Chainoth, my assertion is based on history of science, more than science per se.
Just a couple of decades ago we all knew that the universe's expansion was slowing down. My old GR textbook devotes one sentence to the cosmological constant: assumes it's 0, admits it might not be. It then examines the 3 possibilities, k=-1, 0 or 1, for many pages: closed, asymptotically flat or open universe. The last, leading to heat death; the first, to the big crunch.
Then in 1998 studies of Type 1 Supernovae led to the current view that expansion is accelerating, as we all know. Don't get me wrong: I accept this finding; but feel it's provisional. It depends on hard-to-know assumptions: that the supernovae have the same light curve in early universe and that distance / age estimates are correct, within something like 5%; and others. I know that the astronomers involved give it 5 sigma confidence (or so) - and they're right, given their assumptions. But such results can easily change in the light of new information.
Some examples:
Just 3 days ago astronomers decided that a class of spiral galaxies (the "outrageously" luminous spirals) are at only 4 billion LY, not twice that! What are the chances that the supernovae estimated distances / ages are off by a few percent?
Recently LUX failed to find DM. The best physicist I ever knew - at the top of the field - told me in 2011, "If there's Dark Matter to find, LUX will find it!" (He was in charge of the North American effort). Admittedly if he were alive today he wouldn't actually give up on DM, just admit he was wrong about LUX. Still, I remember when we thought DM was probably brown dwarfs (undetectable by the technology of that era). 40 years of watching absolute certainty in physics turn into admission of defeat prompts me to take a wait-and-see attitude. If DM doesn't exist (remember aether!) all these expansion-of-the-universe calculations are thrown off.
Then there's galactic formation: everyone knew it must have taken 4 billion years, not long ago. Every time a new telescope sees deeper, they see more galaxies: now we're down to 400 million. What will the James Webb find? I'm certain of only one thing: it will find surprises.
Going back farther, Lord Kelvin - remembered today as a fool, for not seeing radioactivity, relavitity, and QM when it was right under his nose - was, in fact, one of the most brilliant physicists ever. If a man like that can miss things, so can we.
On the other hand, there have been great triumphs recently like the Higgs boson and gravitational waves. Higgs was very much against my expectations (I bet against it one year before it was found.) I remember when it was respectable to doubt Black Holes; that's no longer the case. The accuracy of physicists' theoretical predictions has often amazed me; it's incredibly gratifying to watch the steady accumulation of knowledge, much of it science-fiction just 4 decades ago, beyond doubt today.
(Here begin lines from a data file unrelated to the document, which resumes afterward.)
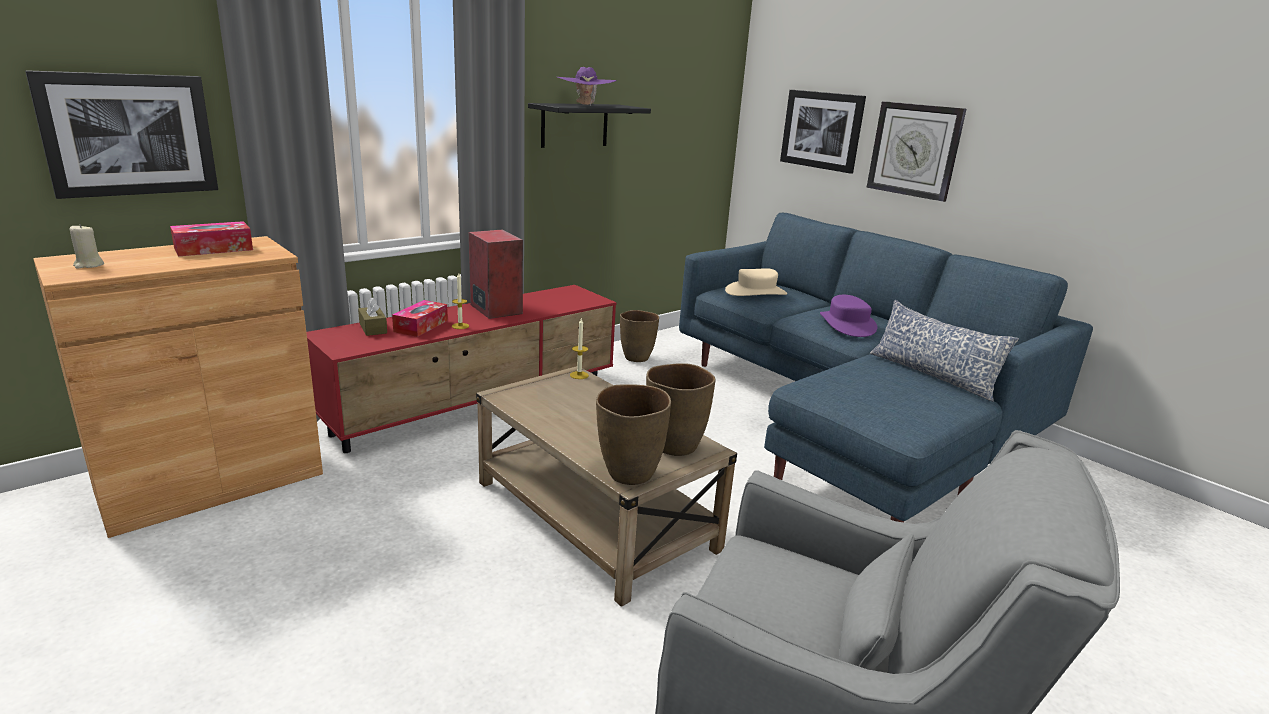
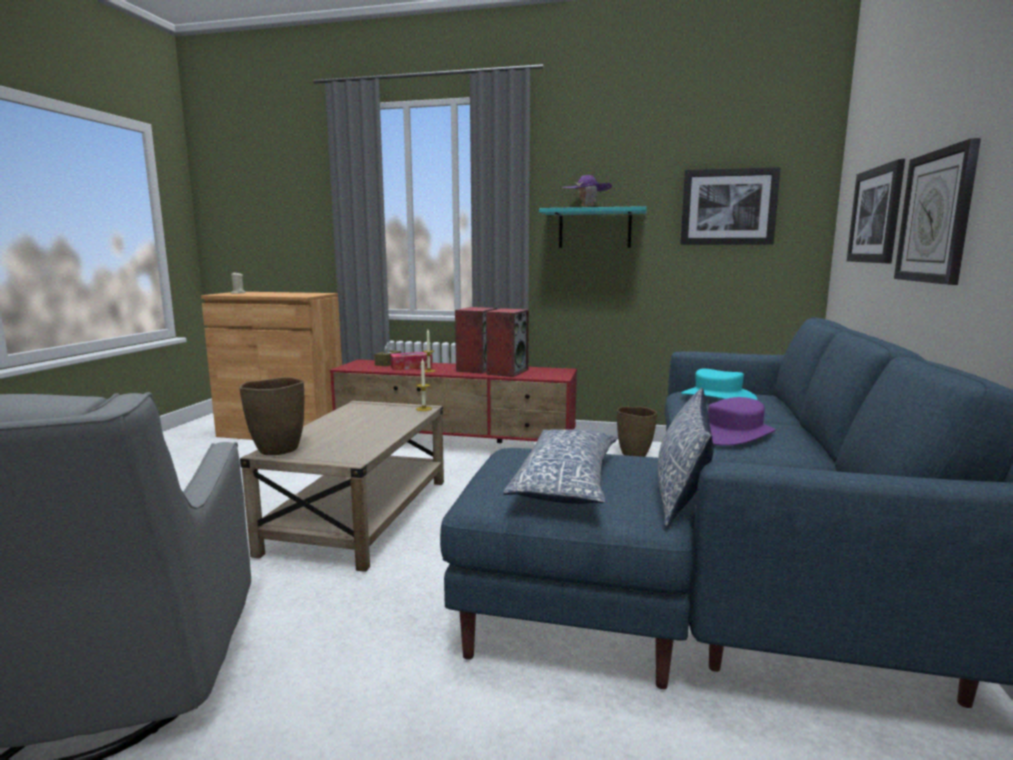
camera: 55 degrees right, 10 degrees down
picture [25,70,218,199] -> picture moved to [680,167,781,245]
tissue box [170,221,253,256] -> none
black shelf [528,103,651,148] -> turquoise shelf [539,206,647,248]
brown vase [646,363,716,456] -> none
beige hat [725,268,787,296] -> turquoise hat [681,369,757,400]
none -> speaker [486,308,529,377]
none -> pillow [503,429,617,504]

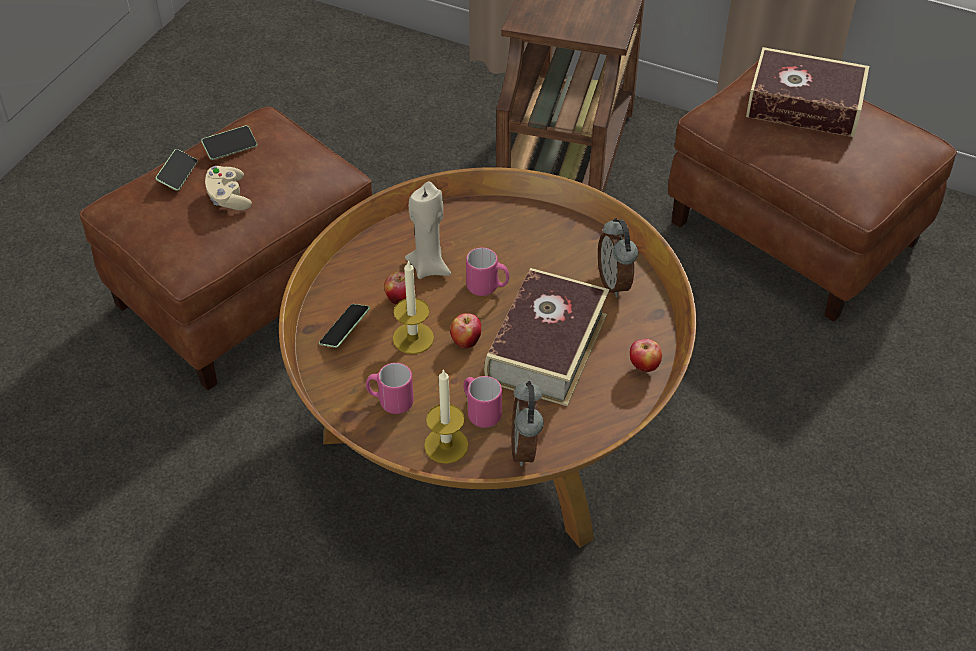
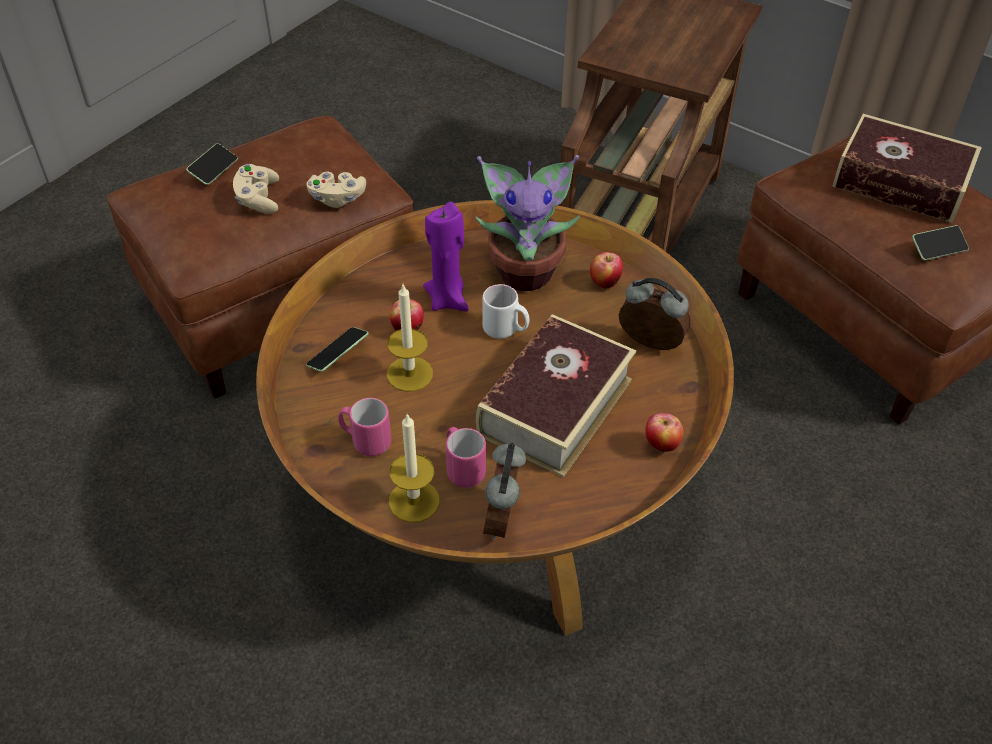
camera: 10 degrees right, 0 degrees up
phone [201,126,257,160] -> phone moved to [912,225,969,260]
beige candle [405,181,451,279] -> purple candle [423,202,469,311]
apple [450,313,481,348] -> apple moved to [590,252,623,289]
pink mug [466,248,509,296] -> white mug [482,284,529,339]
alarm clock [598,218,638,297] -> alarm clock turned 120 degrees clockwise [619,278,691,350]
none -> beige game controller [307,172,366,208]
none -> potted plant [476,155,580,291]

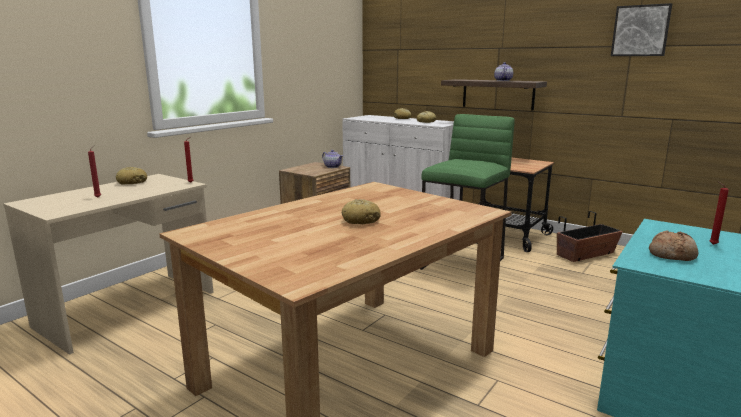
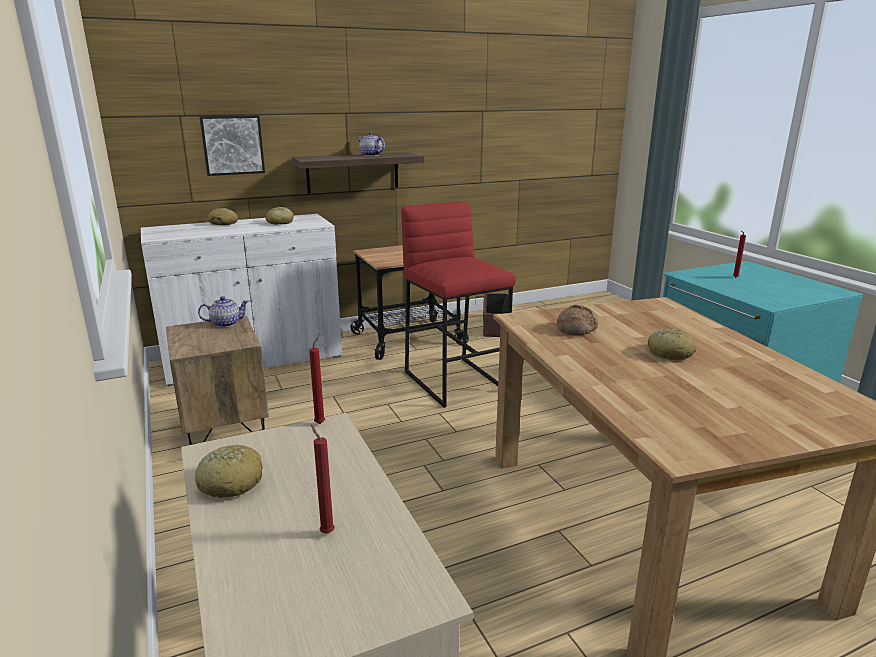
camera: 60 degrees left, 5 degrees up
green stool [420,114,515,270] -> red stool [401,201,516,408]
picture [611,3,672,56] -> picture moved to [199,115,265,176]
bread [649,230,698,261] -> bread moved to [557,305,598,335]

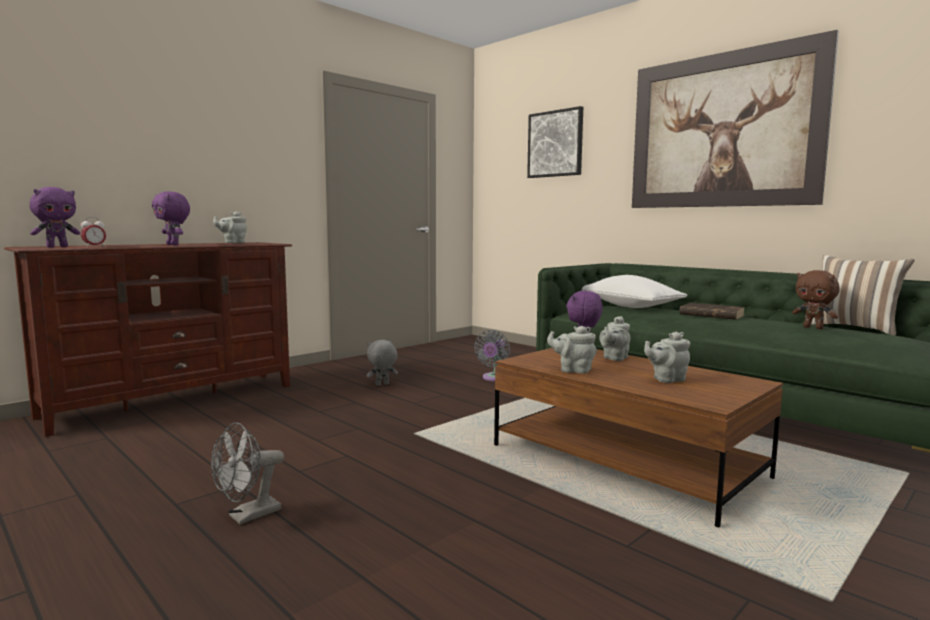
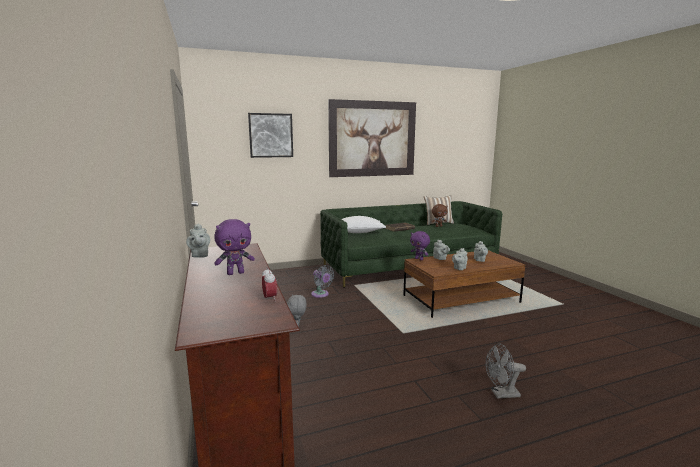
camera: 65 degrees left, 5 degrees up
purple plush toy [29,187,80,247] -> none
grey fan [211,422,284,524] -> grey fan turned 105 degrees clockwise [486,343,526,399]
But I don't, yet, put accelerated expansion in that category.
But - let's assume it's perfectly correct. Alright, for 7 billion years expansion decelerated, then accelerated. What will happen 7 billion years from now? Might it decelerate again? Who knows? I can't believe that in that distant future, whatever strange intergalactic beings the human race has become will say to each other: "Darn it, those guys in the 21st century knew everything! Nothing left for us to discover!"
We don't even have a complete quantum gravity, and yet we're certain we know what happens 7 billion years, even 100 billion, from now - When not 20 years ago our ideas were upended.
We've gotten a very obscure look at MWBR from one point in space-time (here, today). Those future beings will have viewed it with resolution 10^whatever, from different galaxies over billions of years. Any possibility they come to different conclusions, when their database is something like 10^30 greater than ours? We're comparable to cavemen striking flint to make fire, and "knowing" how the sun works.
NOTE - I wrote the above, put it aside. Then, found talk in another post about MWBR strangely aligning with our solar system! May mean nothing at all; may mean we misunderstand MWBR. Unwarranted faith in tenuous theories can cause more problems than it solves. Have theories; but don't have faith.
"It is a capital mistake to theorize before one has data. Insensibly one begins to twist facts to suit theories, instead of theories to suit facts.” - A. Conan Doyle
As I say: this is not about science per se, but science history, and common sense. It's not about denying new discoveries, but rejecting hubris and keeping an open mind.
Thanks for the opportunity to clarify my statement!